O livro de Olinto começa com o périplo de uma família descendente de escravizados, são três mulheres (a avó, a mãe e a neta) que saem do Piauí, interior de Minas Gerais, em 1898, e chegam a Lagos, na Nigéria — passando por Juiz de Fora, Rio de Janeiro e Bahia. Ainá, nome africano de Catarina, a avó, sonha em retornar à terra de seus pais. E é sobretudo no continente africano que se desenvolvem as ações da narrativa. Mas o retorno cria contradições que nunca se diluem completamente no romance: a identidade e a diferença, as permanências e as rupturas, os modos de reconhecimento cultural e o choque, o sentimento de eterno estrangeiro que se sobrepõe aos modos de reconhecimento da terra — de um lado, o Brasil da diáspora, e de outro, uma África idealizada que não existe mais.

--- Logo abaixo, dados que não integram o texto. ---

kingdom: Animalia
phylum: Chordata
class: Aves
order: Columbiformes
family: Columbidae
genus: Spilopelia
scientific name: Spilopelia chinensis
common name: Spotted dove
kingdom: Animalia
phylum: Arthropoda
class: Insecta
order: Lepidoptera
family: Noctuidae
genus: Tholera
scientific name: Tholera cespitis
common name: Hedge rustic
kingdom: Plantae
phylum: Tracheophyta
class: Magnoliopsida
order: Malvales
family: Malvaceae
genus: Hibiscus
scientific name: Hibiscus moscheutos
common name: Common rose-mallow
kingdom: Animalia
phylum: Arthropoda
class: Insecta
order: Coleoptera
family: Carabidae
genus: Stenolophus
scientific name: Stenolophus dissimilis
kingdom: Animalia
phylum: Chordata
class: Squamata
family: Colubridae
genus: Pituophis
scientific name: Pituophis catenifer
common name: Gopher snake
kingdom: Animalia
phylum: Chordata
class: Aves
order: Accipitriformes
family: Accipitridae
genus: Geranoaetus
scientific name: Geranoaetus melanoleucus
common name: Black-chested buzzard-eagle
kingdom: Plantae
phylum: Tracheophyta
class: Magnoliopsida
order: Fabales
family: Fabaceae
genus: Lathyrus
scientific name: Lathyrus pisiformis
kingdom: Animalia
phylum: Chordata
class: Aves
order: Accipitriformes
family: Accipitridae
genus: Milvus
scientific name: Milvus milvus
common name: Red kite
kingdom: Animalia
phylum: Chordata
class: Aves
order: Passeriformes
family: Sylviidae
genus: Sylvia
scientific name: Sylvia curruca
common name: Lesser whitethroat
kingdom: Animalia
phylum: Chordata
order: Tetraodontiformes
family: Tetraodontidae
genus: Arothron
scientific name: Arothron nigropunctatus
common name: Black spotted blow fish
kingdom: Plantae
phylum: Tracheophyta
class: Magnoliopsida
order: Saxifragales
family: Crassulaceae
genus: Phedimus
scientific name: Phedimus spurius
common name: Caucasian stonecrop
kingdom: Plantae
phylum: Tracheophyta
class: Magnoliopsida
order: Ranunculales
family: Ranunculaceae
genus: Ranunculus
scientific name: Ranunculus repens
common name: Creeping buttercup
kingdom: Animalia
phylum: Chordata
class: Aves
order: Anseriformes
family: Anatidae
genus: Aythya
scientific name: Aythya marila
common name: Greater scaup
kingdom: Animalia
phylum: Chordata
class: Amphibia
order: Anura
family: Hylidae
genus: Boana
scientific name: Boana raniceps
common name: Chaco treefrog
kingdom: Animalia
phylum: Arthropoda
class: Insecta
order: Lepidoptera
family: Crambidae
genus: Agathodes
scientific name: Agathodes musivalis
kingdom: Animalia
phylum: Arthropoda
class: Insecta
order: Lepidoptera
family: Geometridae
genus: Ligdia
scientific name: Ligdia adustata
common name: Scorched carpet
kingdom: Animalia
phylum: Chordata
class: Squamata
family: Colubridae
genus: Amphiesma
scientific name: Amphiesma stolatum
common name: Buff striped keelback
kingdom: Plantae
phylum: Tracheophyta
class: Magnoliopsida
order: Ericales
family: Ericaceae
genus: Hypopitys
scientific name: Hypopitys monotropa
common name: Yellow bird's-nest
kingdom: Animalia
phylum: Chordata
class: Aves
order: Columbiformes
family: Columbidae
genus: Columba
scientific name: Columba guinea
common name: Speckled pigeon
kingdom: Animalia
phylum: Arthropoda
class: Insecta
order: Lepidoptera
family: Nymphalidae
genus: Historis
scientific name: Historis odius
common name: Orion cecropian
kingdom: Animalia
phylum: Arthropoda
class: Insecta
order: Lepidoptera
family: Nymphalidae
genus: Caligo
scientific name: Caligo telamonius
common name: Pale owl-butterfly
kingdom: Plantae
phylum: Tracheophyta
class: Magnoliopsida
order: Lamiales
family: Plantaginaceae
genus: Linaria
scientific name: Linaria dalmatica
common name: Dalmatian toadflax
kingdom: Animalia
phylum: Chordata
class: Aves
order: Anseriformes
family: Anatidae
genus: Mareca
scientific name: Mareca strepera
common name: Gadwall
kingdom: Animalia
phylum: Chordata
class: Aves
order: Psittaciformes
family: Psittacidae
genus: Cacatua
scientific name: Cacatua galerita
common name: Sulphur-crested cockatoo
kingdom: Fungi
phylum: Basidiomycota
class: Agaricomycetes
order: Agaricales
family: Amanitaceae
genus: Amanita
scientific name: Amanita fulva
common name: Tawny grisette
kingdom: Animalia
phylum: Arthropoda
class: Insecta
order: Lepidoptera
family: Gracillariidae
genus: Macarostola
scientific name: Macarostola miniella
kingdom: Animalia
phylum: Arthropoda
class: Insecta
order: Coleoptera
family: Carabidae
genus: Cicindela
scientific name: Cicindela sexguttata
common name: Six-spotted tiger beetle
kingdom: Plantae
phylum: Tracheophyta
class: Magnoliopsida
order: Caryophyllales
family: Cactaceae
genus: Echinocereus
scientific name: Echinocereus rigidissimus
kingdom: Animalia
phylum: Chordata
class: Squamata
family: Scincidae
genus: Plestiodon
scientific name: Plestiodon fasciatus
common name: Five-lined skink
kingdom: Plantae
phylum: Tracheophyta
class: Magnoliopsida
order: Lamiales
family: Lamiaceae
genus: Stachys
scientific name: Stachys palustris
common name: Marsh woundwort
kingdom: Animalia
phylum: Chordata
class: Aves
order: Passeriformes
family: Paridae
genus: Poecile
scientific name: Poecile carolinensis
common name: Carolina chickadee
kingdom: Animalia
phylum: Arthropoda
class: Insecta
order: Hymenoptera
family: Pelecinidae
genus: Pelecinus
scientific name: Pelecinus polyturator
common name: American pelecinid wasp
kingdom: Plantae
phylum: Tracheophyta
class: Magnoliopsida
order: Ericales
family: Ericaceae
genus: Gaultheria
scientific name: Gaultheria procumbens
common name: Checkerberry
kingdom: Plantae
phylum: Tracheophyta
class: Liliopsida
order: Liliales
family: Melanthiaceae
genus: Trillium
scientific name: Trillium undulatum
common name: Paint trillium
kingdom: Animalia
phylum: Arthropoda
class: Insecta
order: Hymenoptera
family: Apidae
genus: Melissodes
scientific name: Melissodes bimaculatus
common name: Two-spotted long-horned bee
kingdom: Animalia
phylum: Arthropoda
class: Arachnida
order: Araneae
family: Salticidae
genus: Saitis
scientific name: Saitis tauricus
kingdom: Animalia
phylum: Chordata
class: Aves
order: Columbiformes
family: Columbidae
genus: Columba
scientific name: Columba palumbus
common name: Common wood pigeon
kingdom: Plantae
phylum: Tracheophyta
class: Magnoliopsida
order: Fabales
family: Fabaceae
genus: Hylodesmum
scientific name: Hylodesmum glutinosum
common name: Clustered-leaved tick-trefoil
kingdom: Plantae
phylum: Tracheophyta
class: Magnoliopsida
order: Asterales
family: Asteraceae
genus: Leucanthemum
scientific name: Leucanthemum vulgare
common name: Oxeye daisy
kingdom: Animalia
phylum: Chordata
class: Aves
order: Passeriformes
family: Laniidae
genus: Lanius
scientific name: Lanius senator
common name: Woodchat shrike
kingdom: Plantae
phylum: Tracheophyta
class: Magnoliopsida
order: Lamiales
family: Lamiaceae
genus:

Acompanhamos durante 70 anos transcorridos no romance, de 1898 até 1968, a vida de Mariana, a neta de Ainá, protagonista do romance. Ao narrar a história de Mariana, e de uma centena de personagens que atravessam sua vida, Olinto nos revela a complexidade dos fluxos e refluxos culturais entre Brasil e as muitas Áfricas (ioruba, fon, hauçá), mas especialmente os desdobramentos políticos da colonização do Benin e da Nigéria. Um dos méritos da narrativa, além disso, é a sofisticada construção de uma personagem forte e centralizadora, que encontra maneiras de existir no exílio indelével. A partir de 1969, o universo de A Casa da Água continuou se expandindo na obra de Antonio Olinto e deu origem a mais dois livros que completam a chamada trilogia Alma Africana: O rei de Ketu e Trono de Vidro.
Publicado no Jornal A Gazeta, dezembro de 2017.